GIVEN TASK
From the records below, copy out every line that has the string "part" in it, and leave all other lines out.
◆ ◆ ◆ ◆ ◆
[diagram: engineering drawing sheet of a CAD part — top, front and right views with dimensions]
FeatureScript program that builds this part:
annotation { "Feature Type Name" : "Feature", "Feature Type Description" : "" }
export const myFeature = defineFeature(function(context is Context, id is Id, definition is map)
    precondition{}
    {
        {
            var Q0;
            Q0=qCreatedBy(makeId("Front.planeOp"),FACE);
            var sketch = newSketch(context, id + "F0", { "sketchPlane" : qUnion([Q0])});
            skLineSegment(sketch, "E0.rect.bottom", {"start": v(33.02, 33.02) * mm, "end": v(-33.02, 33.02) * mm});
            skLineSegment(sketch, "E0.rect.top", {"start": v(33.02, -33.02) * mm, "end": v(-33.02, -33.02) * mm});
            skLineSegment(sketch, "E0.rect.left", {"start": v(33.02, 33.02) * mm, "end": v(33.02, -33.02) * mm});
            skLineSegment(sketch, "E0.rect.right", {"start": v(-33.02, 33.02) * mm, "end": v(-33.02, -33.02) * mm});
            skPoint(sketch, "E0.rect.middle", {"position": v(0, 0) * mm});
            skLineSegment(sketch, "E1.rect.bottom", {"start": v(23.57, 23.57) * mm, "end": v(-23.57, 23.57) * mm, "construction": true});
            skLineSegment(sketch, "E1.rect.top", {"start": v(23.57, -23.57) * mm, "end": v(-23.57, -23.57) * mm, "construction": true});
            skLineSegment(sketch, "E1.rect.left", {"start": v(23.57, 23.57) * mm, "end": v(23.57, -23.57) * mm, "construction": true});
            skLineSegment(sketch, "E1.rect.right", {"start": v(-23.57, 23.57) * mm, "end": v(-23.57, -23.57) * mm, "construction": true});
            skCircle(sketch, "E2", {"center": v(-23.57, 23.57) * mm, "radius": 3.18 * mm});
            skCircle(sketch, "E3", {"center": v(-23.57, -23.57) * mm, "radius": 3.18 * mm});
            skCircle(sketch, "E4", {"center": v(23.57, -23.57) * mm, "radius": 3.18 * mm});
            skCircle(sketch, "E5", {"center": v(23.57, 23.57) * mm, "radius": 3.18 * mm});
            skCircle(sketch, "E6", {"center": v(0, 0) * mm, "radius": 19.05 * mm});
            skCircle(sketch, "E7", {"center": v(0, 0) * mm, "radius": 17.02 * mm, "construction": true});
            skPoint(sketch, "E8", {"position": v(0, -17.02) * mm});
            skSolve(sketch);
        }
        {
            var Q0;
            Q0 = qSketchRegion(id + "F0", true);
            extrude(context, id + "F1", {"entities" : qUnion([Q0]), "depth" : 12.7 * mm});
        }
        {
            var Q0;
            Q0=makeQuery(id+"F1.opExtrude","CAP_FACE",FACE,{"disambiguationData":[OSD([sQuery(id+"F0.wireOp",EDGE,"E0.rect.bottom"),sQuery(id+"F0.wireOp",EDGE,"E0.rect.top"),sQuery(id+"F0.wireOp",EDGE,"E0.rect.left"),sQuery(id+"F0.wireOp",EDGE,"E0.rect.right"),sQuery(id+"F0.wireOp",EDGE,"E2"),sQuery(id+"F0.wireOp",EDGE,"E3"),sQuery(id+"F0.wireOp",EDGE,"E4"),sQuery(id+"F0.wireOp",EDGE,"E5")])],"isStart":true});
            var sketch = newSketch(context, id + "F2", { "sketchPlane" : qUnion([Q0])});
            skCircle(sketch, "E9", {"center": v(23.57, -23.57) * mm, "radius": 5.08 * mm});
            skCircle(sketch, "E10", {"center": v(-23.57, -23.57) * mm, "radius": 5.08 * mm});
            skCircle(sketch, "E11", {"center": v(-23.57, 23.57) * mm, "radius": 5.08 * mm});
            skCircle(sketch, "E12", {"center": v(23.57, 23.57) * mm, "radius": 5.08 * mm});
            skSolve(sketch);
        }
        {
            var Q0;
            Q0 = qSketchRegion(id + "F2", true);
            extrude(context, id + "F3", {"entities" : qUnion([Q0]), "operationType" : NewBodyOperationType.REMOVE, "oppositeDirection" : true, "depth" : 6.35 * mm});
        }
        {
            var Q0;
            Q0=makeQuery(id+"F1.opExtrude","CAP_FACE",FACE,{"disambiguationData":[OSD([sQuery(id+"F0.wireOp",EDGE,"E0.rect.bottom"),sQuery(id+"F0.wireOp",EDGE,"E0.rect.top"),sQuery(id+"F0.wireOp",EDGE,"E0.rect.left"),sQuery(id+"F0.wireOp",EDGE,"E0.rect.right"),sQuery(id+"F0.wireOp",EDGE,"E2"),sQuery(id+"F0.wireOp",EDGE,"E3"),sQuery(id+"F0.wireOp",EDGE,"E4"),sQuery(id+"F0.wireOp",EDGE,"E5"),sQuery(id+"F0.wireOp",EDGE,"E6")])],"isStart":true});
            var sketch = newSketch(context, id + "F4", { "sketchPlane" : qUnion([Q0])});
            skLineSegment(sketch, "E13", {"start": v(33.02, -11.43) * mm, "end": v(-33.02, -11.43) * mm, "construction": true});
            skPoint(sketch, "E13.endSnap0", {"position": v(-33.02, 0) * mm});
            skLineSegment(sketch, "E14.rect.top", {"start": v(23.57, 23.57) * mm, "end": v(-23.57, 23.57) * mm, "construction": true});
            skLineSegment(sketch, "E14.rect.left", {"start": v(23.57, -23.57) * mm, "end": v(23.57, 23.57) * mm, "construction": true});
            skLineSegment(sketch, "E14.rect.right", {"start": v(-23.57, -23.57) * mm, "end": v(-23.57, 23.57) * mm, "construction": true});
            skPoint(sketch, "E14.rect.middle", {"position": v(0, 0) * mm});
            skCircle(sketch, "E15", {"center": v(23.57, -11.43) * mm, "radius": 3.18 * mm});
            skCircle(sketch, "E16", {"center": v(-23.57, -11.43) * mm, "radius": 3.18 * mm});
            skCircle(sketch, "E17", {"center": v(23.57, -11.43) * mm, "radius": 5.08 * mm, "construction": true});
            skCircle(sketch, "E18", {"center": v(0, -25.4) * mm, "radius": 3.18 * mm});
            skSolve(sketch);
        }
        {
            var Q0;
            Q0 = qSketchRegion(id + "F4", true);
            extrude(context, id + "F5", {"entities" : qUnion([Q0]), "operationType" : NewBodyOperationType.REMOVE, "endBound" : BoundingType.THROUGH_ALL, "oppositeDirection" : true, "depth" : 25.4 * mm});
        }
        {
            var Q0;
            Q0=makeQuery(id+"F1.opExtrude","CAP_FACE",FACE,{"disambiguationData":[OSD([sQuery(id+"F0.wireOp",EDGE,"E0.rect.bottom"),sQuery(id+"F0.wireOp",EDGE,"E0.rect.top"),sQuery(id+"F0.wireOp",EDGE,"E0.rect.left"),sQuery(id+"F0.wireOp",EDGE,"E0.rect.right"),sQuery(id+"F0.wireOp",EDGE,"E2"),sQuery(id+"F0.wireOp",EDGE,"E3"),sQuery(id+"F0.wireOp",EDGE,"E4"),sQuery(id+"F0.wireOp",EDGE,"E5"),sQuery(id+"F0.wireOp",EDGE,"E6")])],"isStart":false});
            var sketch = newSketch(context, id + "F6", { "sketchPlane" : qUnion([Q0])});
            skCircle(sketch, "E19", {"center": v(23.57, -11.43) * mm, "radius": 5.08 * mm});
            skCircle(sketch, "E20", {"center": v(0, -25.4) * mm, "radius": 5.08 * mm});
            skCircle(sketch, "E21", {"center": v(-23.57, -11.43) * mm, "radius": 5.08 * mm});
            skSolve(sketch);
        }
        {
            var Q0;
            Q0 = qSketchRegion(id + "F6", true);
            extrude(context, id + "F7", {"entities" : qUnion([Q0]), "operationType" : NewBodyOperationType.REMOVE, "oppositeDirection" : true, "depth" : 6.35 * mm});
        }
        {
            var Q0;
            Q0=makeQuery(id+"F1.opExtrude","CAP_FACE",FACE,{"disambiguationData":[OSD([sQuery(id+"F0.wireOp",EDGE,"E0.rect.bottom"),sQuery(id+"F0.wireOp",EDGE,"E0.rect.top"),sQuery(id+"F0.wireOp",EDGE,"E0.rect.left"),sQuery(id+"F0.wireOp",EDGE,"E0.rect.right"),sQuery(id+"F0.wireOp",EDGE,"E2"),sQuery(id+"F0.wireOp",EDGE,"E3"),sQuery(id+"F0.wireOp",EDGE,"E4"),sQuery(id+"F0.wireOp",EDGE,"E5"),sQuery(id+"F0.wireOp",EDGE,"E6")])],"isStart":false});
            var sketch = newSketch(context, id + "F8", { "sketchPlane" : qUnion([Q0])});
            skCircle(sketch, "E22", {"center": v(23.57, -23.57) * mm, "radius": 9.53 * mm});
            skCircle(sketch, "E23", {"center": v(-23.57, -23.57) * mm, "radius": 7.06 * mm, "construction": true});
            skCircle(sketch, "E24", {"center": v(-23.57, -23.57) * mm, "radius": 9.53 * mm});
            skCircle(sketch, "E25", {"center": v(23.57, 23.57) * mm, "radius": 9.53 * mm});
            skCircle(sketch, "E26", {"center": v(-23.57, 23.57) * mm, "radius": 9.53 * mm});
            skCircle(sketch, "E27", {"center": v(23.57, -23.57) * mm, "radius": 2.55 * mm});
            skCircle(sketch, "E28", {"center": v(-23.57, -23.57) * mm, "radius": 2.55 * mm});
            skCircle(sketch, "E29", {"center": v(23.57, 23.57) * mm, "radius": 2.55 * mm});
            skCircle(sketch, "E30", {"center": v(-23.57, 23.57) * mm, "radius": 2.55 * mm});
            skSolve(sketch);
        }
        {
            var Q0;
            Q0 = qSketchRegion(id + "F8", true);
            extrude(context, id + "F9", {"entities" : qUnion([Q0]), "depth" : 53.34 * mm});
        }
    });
◆ ◆ ◆ ◆ ◆
RESPONSE TO THE EXERCISE
[diagram: engineering drawing sheet of a CAD part — top, front and right views with dimensions]
FeatureScript program that builds this part:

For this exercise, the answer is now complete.